O passeio do fantasma
Enquanto Ester dorme e enquanto Ester desperta, faz ainda um tempo úmido na quinta, em Lincolnshire. A chuva está sempre a cair, gota a gota, gota a gota, de dia e de noite, sobre o largo terraço lajeado, O Passeio do Fantasma. O tempo está tão ruim em Lincolnshire que a mais viva imaginação dificilmente poderia suspeitar que alguma vez viesse a ficar belo de novo. Não que houvesse qualquer superabundante vida de imaginação no lugar, pois Sir Leicester não está aqui (e, na verdade, ainda que estivesse, não faria muita coisa nesse particular), mas encontra-se em Paris com sua excelentíssima esposa, e a solidão, com suas asas foscas, senta-se, meditativa, sobre Chesney Wold.

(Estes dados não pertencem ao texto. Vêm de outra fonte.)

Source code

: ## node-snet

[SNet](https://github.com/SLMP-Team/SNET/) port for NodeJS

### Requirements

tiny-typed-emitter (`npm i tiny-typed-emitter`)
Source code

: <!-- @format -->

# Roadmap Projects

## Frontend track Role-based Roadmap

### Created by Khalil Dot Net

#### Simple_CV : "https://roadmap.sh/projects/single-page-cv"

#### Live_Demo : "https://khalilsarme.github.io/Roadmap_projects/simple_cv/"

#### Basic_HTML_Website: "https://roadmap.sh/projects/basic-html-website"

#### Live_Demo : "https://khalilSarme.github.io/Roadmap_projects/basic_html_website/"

Talvez haja alguns sinais de fantasia entre os animais mais baixos de Chesney Wold. Os cavalos nas estrebarias — as compridas estrebarias, num estéril pátio de tijolos vermelhos, onde se vê um grande sino num torreão e um relógio de enorme mostrador, que os pombos que moram perto, e que gostam de empoleirar-se-lhe nos ombros, parecem estar sempre a consultar — podem completar certos quadros mentais de belo tempo, em certas ocasiões, e talvez se mostrem melhores artistas diante deles do que os criados. O velho cavalo ruão, famoso nas corridas de obstáculos, voltando a enorme bola de seus olhos para a janela gradeada, perto de sua manjedoura, pode-se recordar das frescas folhas que em outras ocasiões ali brilham e dos perfumes que ali entram e pode dar uma bela corrida com os lebréus, ao passo que a criatura humana que dele cuida, limpando a baia vizinha, nunca se agita, a não ser quando empunha seu forcado e sua vassoura de vidoeiro. Os cavalos pigarços, cujo lugar é em frente à porta, e que, com um impaciente barulho do cabresto, fitam as orelhas e voltam a cabeça, cheios de ansiedade, quando a porta se abre, e aos quais quem a abriu diz: "Olá, seus pigarços, como é? Estão prontos? Ninguém precisa de vocês hoje!", podem saber disso tão bem quanto o homem. A meia dúzia aparentemente monótona e insociável, ali estabulada, pode passar as longas horas úmidas, quando a porta está fechada, em comunicação mais agradável do que a que reina na sala dos criados ou cm Dcdlock Arms, ou pode mesmo enganar o tempo educando (ou talvez corrompendo) o pônei, solto lá num canto.
Da mesma forma o mastim, dormitando no seu canil, no pátio, com a enorme cabeça metida entre as patas, pode pensar no clarão quente do sol, quando as sombras das cavalariças fatigam sua paciência pelas suas mudanças, deixando-o, em certa hora do dia, sem mais largo refúgio do que a sombra de sua casa, onde ele se senta, ereto, ofegante e rosnando, ansioso por achar alguma coisa de que cuidar, além de si mesmo e de sua corrente. E então, meio desperto, meio dormindo, pode recordar-se da casa cheia de gente, das cocheiras cheias de veículos, dos estábulos cheios de cavalos e das alpendradas cheias de servidores a cavalo, até que fica indeciso a respeito do presente e sai para ver as coisas. Depois, com uma impaciente sacudidela de si mesmo, pode rosnar lá consigo: "Chuva, chuva, chuva! Nada mais senão chuva. . . e família nenhuma aqui!", quando torna a entrar no canil e se deita com um melancólico bocejo.
O mesmo se passa com os cães dos canis do parque, que têm seus acessos de intranquilidade e cujas vozes dolentes, quando o vento se mostra muito teimoso, se têm feito ouvir até mesmo na casa, subindo e descendo escadas e entrando no quarto da senhora. Podem caçar em toda a região, enquanto os pingos de chuva tamborilam em torno da inatividade deles. Da mesma forma os coelhos, com suas caudas que os denunciam, saltando para dentro e para fora de buracos nas raízes das árvores, podem estar animados com ideias de dias ventosos, quando suas orelhas são agitadas pelas brisas, ou daquelas estações interessantes, quando há tenras plantas verdes para roer. O peru, no galinheiro, sempre perturbado por uma aflição particular (provavelmente relacionada com o Natal) pode estar-se recordando daquela manhã de verão, que injustamente lhe estragaram, quando se meteu pela vereda entre as árvores caídas, onde havia um celeiro e cevada. O ganso descontente, que se abaixa para passar por baixo da velha cancela de seis metros de altura, pode grasnar, se pudéssemos entendê-la, sua saracoteadora preferência pelo tempo em que a cancela lança sua sombra no chão.